_PAGE EXTRACT_
————

I didn’t feel like getting out of my bed, eating, talking to people, or doing anything at all. Nothing motivated me and I felt like my life didn’t have a purpose anymore. I just kept asking myself, why can’t I be happy? It seemed so simple for everyone else. And I felt guilty. Like I wasn’t being a good christian because I was feeling depressed and I was having all these negative thoughts. I felt like I was disappointing God and that’s why I couldn’t feel his presence anymore.
But He was there. He’d always been. He never left me. And just as how he didn’t leave me, He hasn’t left you either.
Depression is something that isn’t noticeable for everyone and hits differently for each person. We tend to think that because we are following Jesus we should not feel that way. But we do, depression is real and there’s nothing we need to be ashamed of. Just like us, there are others that have gone or are going through the same thing. Even different characters in the bible went through difficult seasons.
In 1 Kings 19 Elijah was in a difficult point in his life and it says that he came to a broom bush, sat down under it and prayed that he might die. “I have had enough, Lord,” he said. “Take my life; I am no better than my ancestors.” (1 Kings 19:4)
Have you ever felt like that? Like you’ve had enough and just want to stop living? I know I did. But this story helped me so much when I was going through it, and I hope it helps you as well.
The word says that an angel touched Elijah and said “Get up and eat”. So that’s the first thing I want to invite you to do, get up and eat.

————

_ACTIVITY 1_
Reproduce the part of the devotional on depression starting at "I didn’t feel" and ending at "his presence anymore.".
_ACTIVITY 2_
Answer these questions from the devotional on depression.
(a) What did the writer believe was the reason for no longer feeling God's presence?
(b) What did Elijah sit down under before praying that he might die?
(c) What did the angel say to Elijah after touching him?
_ACTIVITY 3_
Resume the devotional on depression from where it stops.

_DATASET_
————

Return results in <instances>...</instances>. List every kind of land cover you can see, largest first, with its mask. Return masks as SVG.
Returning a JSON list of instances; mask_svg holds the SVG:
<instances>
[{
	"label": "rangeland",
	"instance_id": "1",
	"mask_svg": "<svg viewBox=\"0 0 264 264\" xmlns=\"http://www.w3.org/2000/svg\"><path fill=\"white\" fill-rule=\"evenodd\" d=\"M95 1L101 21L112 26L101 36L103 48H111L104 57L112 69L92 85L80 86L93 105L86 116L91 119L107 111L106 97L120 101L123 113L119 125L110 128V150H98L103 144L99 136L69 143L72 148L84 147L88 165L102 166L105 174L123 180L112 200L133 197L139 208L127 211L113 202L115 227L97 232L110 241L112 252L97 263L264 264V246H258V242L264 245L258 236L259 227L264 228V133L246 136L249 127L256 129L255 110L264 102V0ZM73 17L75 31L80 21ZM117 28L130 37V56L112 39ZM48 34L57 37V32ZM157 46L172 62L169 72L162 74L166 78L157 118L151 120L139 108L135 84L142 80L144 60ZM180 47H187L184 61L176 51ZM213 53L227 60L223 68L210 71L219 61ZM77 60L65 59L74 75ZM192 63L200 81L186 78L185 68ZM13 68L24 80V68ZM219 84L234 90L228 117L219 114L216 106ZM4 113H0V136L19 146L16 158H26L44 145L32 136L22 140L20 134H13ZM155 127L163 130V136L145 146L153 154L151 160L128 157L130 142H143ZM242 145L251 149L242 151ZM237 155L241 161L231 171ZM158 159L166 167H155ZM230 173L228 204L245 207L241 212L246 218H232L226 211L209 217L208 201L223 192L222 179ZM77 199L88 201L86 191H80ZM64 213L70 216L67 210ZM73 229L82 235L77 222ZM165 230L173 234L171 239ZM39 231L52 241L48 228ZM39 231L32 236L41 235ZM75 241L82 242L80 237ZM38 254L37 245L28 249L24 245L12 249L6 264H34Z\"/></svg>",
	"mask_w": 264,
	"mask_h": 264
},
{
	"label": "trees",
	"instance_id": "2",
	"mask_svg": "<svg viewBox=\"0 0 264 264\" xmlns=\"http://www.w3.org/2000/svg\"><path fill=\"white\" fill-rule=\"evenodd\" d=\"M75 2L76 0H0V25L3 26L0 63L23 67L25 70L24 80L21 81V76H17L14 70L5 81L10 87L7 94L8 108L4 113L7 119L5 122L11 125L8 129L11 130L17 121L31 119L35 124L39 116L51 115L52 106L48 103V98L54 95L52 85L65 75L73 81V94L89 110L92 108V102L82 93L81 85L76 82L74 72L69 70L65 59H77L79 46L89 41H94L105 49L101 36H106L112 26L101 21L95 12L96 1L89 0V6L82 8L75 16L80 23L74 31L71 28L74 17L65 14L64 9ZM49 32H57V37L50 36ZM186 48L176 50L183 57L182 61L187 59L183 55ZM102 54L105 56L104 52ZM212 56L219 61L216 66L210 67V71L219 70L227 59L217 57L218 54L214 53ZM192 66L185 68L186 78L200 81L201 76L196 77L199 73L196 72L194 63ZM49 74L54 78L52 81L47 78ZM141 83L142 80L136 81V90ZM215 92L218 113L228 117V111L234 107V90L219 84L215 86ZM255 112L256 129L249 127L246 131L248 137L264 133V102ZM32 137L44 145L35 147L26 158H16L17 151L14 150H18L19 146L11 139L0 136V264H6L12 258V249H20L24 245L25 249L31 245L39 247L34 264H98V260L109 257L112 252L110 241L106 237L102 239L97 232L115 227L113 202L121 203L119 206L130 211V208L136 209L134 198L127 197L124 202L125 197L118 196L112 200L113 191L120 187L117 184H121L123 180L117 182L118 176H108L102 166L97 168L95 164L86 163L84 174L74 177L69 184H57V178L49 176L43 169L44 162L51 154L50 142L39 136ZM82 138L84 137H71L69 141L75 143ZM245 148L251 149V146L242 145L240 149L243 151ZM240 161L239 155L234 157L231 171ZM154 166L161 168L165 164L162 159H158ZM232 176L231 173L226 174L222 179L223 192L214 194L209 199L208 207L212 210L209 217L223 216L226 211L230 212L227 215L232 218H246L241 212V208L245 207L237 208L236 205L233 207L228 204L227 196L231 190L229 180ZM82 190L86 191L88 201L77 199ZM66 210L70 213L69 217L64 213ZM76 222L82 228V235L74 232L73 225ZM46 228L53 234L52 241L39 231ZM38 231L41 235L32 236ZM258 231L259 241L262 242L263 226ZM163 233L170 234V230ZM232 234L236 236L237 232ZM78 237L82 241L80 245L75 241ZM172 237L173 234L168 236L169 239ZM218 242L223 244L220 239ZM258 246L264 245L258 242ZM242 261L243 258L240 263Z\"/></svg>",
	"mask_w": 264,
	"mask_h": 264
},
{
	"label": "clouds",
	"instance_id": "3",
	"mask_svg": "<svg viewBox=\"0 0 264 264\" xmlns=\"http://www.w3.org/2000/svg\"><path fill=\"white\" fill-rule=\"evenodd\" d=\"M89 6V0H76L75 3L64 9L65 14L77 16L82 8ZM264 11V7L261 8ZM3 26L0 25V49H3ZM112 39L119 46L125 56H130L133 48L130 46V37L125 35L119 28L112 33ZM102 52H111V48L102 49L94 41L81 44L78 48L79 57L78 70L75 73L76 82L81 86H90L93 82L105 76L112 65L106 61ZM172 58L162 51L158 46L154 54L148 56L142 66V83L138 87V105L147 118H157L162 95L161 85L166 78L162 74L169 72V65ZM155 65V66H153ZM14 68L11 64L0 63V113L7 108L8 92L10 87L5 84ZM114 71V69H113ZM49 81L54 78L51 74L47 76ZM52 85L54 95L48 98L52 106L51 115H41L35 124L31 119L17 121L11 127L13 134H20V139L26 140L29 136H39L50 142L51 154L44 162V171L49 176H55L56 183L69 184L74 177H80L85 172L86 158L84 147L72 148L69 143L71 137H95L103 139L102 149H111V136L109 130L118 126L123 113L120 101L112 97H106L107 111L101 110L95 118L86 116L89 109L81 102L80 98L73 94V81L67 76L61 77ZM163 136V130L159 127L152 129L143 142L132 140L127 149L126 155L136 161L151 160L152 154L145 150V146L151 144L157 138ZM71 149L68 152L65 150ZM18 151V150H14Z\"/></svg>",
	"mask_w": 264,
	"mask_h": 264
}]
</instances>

————

_RESPONSE 1_
I didn’t feel like getting out of my bed, eating, talking to people, or doing anything at all. Nothing motivated me and I felt like my life didn’t have a purpose anymore. I just kept asking myself, why can’t I be happy? It seemed so simple for everyone else. And I felt guilty. Like I wasn’t being a good christian because I was feeling depressed and I was having all these negative thoughts. I felt like I was disappointing God and that’s why I couldn’t feel his presence anymore.

_RESPONSE 2_
(a) The writer believed it was because of disappointing God.
(b) He sat down under a broom bush.
(c) The angel said, "Get up and eat."

_RESPONSE 3_
But it is not about just feeding your body with food but also feeding your spirit with God. Go to church, read your bible, listen to worship songs, surround yourself with other believers, but most importantly, talk to God. After Elijah got up and ate, he went into a cave and spent the night there. God came to him and asked “What are you doing here?”
But just like with Elijah, God wants to ask us “What are you doing here?” Because we aren’t meant to live in a cave, isolated from everyone. We are meant for greater things!
Then it says that God told Elijah to go out and stand on the mountain in the presence of the Lord, for the Lord was about to pass by. Then came a powerful wind, an earthquake and a fire, but God was not in any of them. But then came a gentle whisper and when Elijah heard it, he came out of the cave.
Sometimes we are waiting for an earth-shattering event to happen in our lives to be able to overcome depression. But it’s in the whisper, in the moments of quiet and stillness with God when we get to hear His voice, that we slowly but surely start to come out of our cave.
So if you are struggling with depression and wondering why can’t I be happy? I want to tell you, you are not alone. And you are also not meant to stay in that cave forever. God is calling you in a whisper and all you have to do to start getting better is answering Him.